The Luminaries is set in New Zealand in 1866, at the time of the Otago gold rush. Eleanor Catton has not only set her novel in the Victorian period, but has also managed to almost seamlessly mimic the cadence and vocabulary of that time. The book also boasts a carefully structured plot based on the position of the planets on the day the book begins. Furthermore, 12 of the characters represent the astrological signs of the zodiac, and embody their respective characteristics. Of course, all this might have been an empty show of cleverness, if it weren’t for the fact that Catton really does create a beautifully intricate mystery heavily influenced by the conventions of the Victorian sensation novel.
Fans of the genre will be delighted to trace a direct line to Wilkie Collins in the red-haired schemer Lydia Wells, whose appearance, ulterior motives, marriage of questionable legitimacy, and association with laudanum all link her to Collins’ fabulous creation Lydia Gwilt, of his great book Armadale. Nor will it be any surprise to sensation novel readers to find that Catton’s novel investigates a murder, a missing fortune, mistaken identities, opium addiction, conspiracies, revenge, and the most literal instance of star-crossed lovers in recent memory. But to be clear, Catton’s book is not intended to titillate readers’ delicate sensibilities. It is not, in itself, a sensation novel.* It is intended, like the firmament it mimics, to dazzle with its regularity of structure and to inspire wonder at its scope.
It is only possible to give the barest outline of the plot of such a book. Walter Moody, left to make his own way in the world, has traveled from Europe to prospect in the goldfields. On his very first day, he inadvertently intrudes on a secret meeting between twelve men who have gathered to discuss recent events. Two weeks ago, on January 14th, 1866, the town whore was found face-down in the muck on her way home from the hut of the drunkard and hermit Crosbie Wells. The whore, Anna, is a known opium addict and it is unclear whether she attempted to take her own life. Being one of the few women in a town that sprang up to accommodate prospectors means Anna is known by all and cared for by many.
Meanwhile, Emery Staines, recently risen to fame for having struck it rich in the fields, has vanished– though a fortune in raw gold is discovered in the hermit’s hut. From here, the plot weaves in and out of time and perspective. The focus of the plot is not what will happen, but what has happened, and indeed we spend nearly half the book merely establishing the story of the night of January 14th as each man experienced it.
The structure of the book demands that we, along with the characters, are doomed to puzzle out the what of certain events long before we understand the why. Certain other reviews have criticized the book as being thin on emotional development and character building for that reason. Catton has taken an enormous risk by essentially asking her readers to take her on credit for nearly 400 pages. For that span of pages, she offers up skillful plotting and masterful language, but little else. But the last half of the book vindicates Catton’s slow build. The book all but demands re-reading. Though the primary enjoyments of the novel are intellectual, when you tell yourself the story from the end back to the beginning you will see how many of the characters have grown and changed, and will understand the emotional import behind their actions.

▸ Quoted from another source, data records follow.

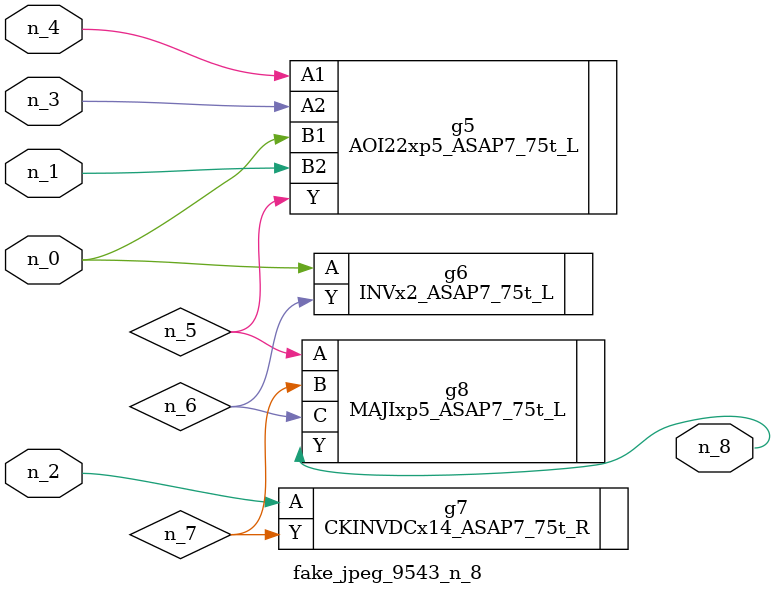
<source format=v>
module fake_jpeg_9543_n_8 (n_3, n_2, n_1, n_0, n_4, n_8);

input n_3;
input n_2;
input n_1;
input n_0;
input n_4;

output n_8;

wire n_6;
wire n_5;
wire n_7;

AOI22xp5_ASAP7_75t_L g5 ( 
.A1(n_4),
.A2(n_3),
.B1(n_0),
.B2(n_1),
.Y(n_5)
);

INVx2_ASAP7_75t_L g6 ( 
.A(n_0),
.Y(n_6)
);

CKINVDCx14_ASAP7_75t_R g7 ( 
.A(n_2),
.Y(n_7)
);

MAJIxp5_ASAP7_75t_L g8 ( 
.A(n_5),
.B(n_7),
.C(n_6),
.Y(n_8)
);


endmodule
</source>
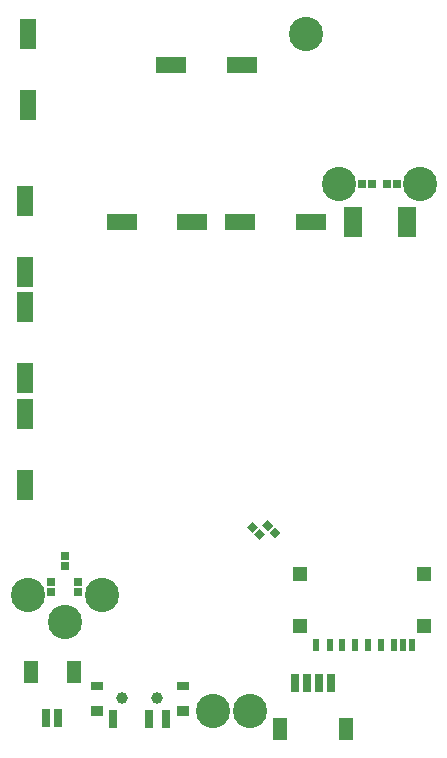
<source format=gbs>
G75*
G70*
%OFA0B0*%
%FSLAX24Y24*%
%IPPOS*%
%LPD*%
%AMOC8*
5,1,8,0,0,1.08239X$1,22.5*
%
%ADD10R,0.0552X0.0985*%
%ADD11R,0.0316X0.0631*%
%ADD12R,0.0434X0.0276*%
%ADD13R,0.0434X0.0355*%
%ADD14C,0.0394*%
%ADD15R,0.0631X0.0985*%
%ADD16R,0.0276X0.0257*%
%ADD17C,0.1140*%
%ADD18R,0.0985X0.0552*%
%ADD19R,0.0237X0.0434*%
%ADD20R,0.0453X0.0512*%
%ADD21R,0.0257X0.0276*%
%ADD22R,0.0276X0.0631*%
%ADD23R,0.0512X0.0749*%
D10*
X002662Y015348D03*
X002662Y017710D03*
X002662Y018888D03*
X002662Y021250D03*
X002662Y022428D03*
X002662Y024790D03*
X002762Y028013D03*
X002762Y030375D03*
D11*
X005606Y007540D03*
X006787Y007540D03*
X007378Y007540D03*
D12*
X007929Y008622D03*
X005055Y008622D03*
D13*
X005055Y007796D03*
X007929Y007796D03*
D14*
X007083Y008229D03*
X005902Y008229D03*
D15*
X013587Y024109D03*
X015398Y024109D03*
D16*
X015070Y025359D03*
X014735Y025359D03*
X014243Y025359D03*
X013908Y025359D03*
G36*
X010781Y013789D02*
X010586Y013984D01*
X010767Y014165D01*
X010962Y013970D01*
X010781Y013789D01*
G37*
G36*
X011018Y013552D02*
X010823Y013747D01*
X011004Y013928D01*
X011199Y013733D01*
X011018Y013552D01*
G37*
G36*
X010498Y013502D02*
X010303Y013697D01*
X010484Y013878D01*
X010679Y013683D01*
X010498Y013502D01*
G37*
G36*
X010261Y013739D02*
X010066Y013934D01*
X010247Y014115D01*
X010442Y013920D01*
X010261Y013739D01*
G37*
D17*
X010171Y007809D03*
X008941Y007809D03*
X005222Y011664D03*
X003992Y010759D03*
X002762Y011664D03*
X013134Y025359D03*
X015834Y025359D03*
X012032Y030349D03*
D18*
X009903Y029319D03*
X007541Y029319D03*
X008253Y024109D03*
X009841Y024109D03*
X012203Y024109D03*
X005891Y024109D03*
D19*
X012386Y009987D03*
X012820Y009987D03*
X013253Y009987D03*
X013686Y009987D03*
X014119Y009987D03*
X014552Y009987D03*
X014985Y009987D03*
X015284Y009987D03*
X015560Y009987D03*
D20*
X015959Y010620D03*
X015959Y012372D03*
X011845Y012372D03*
X011845Y010620D03*
D21*
X004442Y011751D03*
X004442Y012086D03*
X003992Y012621D03*
X003992Y012956D03*
X003542Y012086D03*
X003542Y011751D03*
D22*
X003385Y007553D03*
X003779Y007553D03*
X011682Y008744D03*
X012075Y008744D03*
X012469Y008744D03*
X012863Y008744D03*
D23*
X013375Y007209D03*
X011170Y007209D03*
X004291Y009089D03*
X002874Y009089D03*
M02*

</source>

Of course, part of Catton’s assertion is that it is impossible to tell any story objectively, and that the truth a man creates can be just as real as anything merely observed. The frontier of New Zealand is a metaphor for this self-creation: “You know what the trouble is?” asks one character, early on, “Down here, any man can make himself over. Make himself new… What’s in a name? Pick it up as you pick up a nugget.” After all is revealed, Walter himself will muse on the nature of knowledge and truth, and find that he cannot quite resolve his musings: “I am trying to decide between the whole truth, and nothing but the truth… I am afraid my history is such that I can’t manage both at once.”
“Who said anything about the truth?” he is told. “You’re a free man in this country, Walter Moody. You tell me any old rubbish you like, and if you string it out until we reach the junction at Kumara, then I shall count it as a very fine tale.”
All right then.
*And in a separate essay, I could very easily write many words exploring the ways in which the novel courts disappointment in the very sort of well-read, critical reader most likely to appreciate the merits of a Victorian sensation novel. It is difficult not to notice how the two main female characters are described almost exclusively in relation to men, and how neither is given her own extended point of view sequence as the 12 male characters and Walter Moody are. The obvious influence of Collins’ work on the overall work invites comparison to that author’s frequent use of the female perspective and his treatment of relationships between women. On a separate note, a discussion on colonialism flits about the edges of the plot, but never quite coalesces into its own through-narrative. Do these discussions belong in this book? I don’t know. But it’s difficult to ignore their absence.